Saved entries
Start of Block
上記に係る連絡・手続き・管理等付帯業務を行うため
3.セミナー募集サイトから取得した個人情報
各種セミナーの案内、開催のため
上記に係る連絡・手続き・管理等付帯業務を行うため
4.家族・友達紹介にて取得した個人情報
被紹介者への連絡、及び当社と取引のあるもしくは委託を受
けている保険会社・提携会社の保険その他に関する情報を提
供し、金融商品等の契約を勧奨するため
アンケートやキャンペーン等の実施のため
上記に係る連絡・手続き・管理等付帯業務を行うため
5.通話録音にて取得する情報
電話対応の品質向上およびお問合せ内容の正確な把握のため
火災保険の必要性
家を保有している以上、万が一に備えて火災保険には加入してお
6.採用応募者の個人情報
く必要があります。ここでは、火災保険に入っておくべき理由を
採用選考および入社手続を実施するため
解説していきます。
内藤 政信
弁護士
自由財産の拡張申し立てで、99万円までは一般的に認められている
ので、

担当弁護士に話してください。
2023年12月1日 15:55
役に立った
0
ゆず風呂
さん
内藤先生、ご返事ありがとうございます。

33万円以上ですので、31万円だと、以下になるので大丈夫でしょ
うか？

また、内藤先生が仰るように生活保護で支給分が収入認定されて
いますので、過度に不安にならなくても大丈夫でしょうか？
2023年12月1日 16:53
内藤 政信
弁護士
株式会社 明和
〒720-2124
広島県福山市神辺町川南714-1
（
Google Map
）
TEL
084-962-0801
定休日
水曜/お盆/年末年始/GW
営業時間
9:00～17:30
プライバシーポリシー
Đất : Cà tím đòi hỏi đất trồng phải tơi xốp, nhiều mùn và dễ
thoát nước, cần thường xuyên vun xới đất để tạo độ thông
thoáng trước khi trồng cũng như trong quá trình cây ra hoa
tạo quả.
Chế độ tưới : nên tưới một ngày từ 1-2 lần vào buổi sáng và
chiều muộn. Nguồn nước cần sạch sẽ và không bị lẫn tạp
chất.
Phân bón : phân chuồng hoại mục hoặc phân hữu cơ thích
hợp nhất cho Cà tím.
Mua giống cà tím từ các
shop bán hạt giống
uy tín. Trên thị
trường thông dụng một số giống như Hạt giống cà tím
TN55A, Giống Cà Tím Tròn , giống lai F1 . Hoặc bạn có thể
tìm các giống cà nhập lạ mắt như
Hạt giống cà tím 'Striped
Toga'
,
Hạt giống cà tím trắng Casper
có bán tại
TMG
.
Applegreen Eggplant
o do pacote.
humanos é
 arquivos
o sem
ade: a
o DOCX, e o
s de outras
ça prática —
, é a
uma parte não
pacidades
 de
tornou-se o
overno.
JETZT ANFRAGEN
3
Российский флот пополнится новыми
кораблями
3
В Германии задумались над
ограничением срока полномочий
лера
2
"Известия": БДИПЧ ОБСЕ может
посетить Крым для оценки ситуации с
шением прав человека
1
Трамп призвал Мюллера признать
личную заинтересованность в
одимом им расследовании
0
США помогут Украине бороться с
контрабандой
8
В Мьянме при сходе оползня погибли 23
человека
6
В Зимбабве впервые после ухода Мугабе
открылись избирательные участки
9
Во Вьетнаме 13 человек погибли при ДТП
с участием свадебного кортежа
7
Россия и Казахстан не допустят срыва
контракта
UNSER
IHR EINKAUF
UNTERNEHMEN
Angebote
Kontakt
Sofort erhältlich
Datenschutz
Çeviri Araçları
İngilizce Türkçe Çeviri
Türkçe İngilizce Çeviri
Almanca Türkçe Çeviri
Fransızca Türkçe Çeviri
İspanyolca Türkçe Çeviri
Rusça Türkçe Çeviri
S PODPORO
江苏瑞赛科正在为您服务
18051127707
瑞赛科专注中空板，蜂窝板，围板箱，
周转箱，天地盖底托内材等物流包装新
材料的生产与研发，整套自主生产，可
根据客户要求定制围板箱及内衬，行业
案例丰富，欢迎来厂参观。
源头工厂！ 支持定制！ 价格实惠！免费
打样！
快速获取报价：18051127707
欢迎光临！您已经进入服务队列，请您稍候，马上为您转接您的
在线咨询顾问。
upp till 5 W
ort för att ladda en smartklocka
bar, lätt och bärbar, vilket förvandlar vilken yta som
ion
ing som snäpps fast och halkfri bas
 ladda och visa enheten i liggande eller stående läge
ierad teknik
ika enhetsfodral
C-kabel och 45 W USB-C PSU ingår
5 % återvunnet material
End of Block
### Work instructions
Reproduce each record exactly as it appears.

### Result for this exercise
上記に係る連絡・手続き・管理等付帯業務を行うため
3.セミナー募集サイトから取得した個人情報
各種セミナーの案内、開催のため
上記に係る連絡・手続き・管理等付帯業務を行うため
4.家族・友達紹介にて取得した個人情報
被紹介者への連絡、及び当社と取引のあるもしくは委託を受
けている保険会社・提携会社の保険その他に関する情報を提
供し、金融商品等の契約を勧奨するため
アンケートやキャンペーン等の実施のため
上記に係る連絡・手続き・管理等付帯業務を行うため
5.通話録音にて取得する情報
電話対応の品質向上およびお問合せ内容の正確な把握のため
火災保険の必要性
家を保有している以上、万が一に備えて火災保険には加入してお
6.採用応募者の個人情報
く必要があります。ここでは、火災保険に入っておくべき理由を
採用選考および入社手続を実施するため
解説していきます。
内藤 政信
弁護士
自由財産の拡張申し立てで、99万円までは一般的に認められている
ので、

担当弁護士に話してください。
2023年12月1日 15:55
役に立った
0
ゆず風呂
さん
内藤先生、ご返事ありがとうございます。

33万円以上ですので、31万円だと、以下になるので大丈夫でしょ
うか？

また、内藤先生が仰るように生活保護で支給分が収入認定されて
いますので、過度に不安にならなくても大丈夫でしょうか？
2023年12月1日 16:53
内藤 政信
弁護士
株式会社 明和
〒720-2124
広島県福山市神辺町川南714-1
（
Google Map
）
TEL
084-962-0801
定休日
水曜/お盆/年末年始/GW
営業時間
9:00～17:30
プライバシーポリシー
Đất : Cà tím đòi hỏi đất trồng phải tơi xốp, nhiều mùn và dễ
thoát nước, cần thường xuyên vun xới đất để tạo độ thông
thoáng trước khi trồng cũng như trong quá trình cây ra hoa
tạo quả.
Chế độ tưới : nên tưới một ngày từ 1-2 lần vào buổi sáng và
chiều muộn. Nguồn nước cần sạch sẽ và không bị lẫn tạp
chất.
Phân bón : phân chuồng hoại mục hoặc phân hữu cơ thích
hợp nhất cho Cà tím.
Mua giống cà tím từ các
shop bán hạt giống
uy tín. Trên thị
trường thông dụng một số giống như Hạt giống cà tím
TN55A, Giống Cà Tím Tròn , giống lai F1 . Hoặc bạn có thể
tìm các giống cà nhập lạ mắt như
Hạt giống cà tím 'Striped
Toga'
,
Hạt giống cà tím trắng Casper
có bán tại
TMG
.
Applegreen Eggplant
o do pacote.
humanos é
 arquivos
o sem
ade: a
o DOCX, e o
s de outras
ça prática —
, é a
uma parte não
pacidades
 de
tornou-se o
overno.
JETZT ANFRAGEN
3
Российский флот пополнится новыми
кораблями
3
В Германии задумались над
ограничением срока полномочий
лера
2
"Известия": БДИПЧ ОБСЕ может
посетить Крым для оценки ситуации с
шением прав человека
1
Трамп призвал Мюллера признать
личную заинтересованность в
одимом им расследовании
0
США помогут Украине бороться с
контрабандой
8
В Мьянме при сходе оползня погибли 23
человека
6
В Зимбабве впервые после ухода Мугабе
открылись избирательные участки
9
Во Вьетнаме 13 человек погибли при ДТП
с участием свадебного кортежа
7
Россия и Казахстан не допустят срыва
контракта
UNSER
IHR EINKAUF
UNTERNEHMEN
Angebote
Kontakt
Sofort erhältlich
Datenschutz
Çeviri Araçları
İngilizce Türkçe Çeviri
Türkçe İngilizce Çeviri
Almanca Türkçe Çeviri
Fransızca Türkçe Çeviri
İspanyolca Türkçe Çeviri
Rusça Türkçe Çeviri
S PODPORO
江苏瑞赛科正在为您服务
18051127707
瑞赛科专注中空板，蜂窝板，围板箱，
周转箱，天地盖底托内材等物流包装新
材料的生产与研发，整套自主生产，可
根据客户要求定制围板箱及内衬，行业
案例丰富，欢迎来厂参观。
源头工厂！ 支持定制！ 价格实惠！免费
打样！
快速获取报价：18051127707
欢迎光临！您已经进入服务队列，请您稍候，马上为您转接您的
在线咨询顾问。
upp till 5 W
ort för att ladda en smartklocka
bar, lätt och bärbar, vilket förvandlar vilken yta som
ion
ing som snäpps fast och halkfri bas
 ladda och visa enheten i liggande eller stående läge
ierad teknik
ika enhetsfodral
C-kabel och 45 W USB-C PSU ingår
5 % återvunnet material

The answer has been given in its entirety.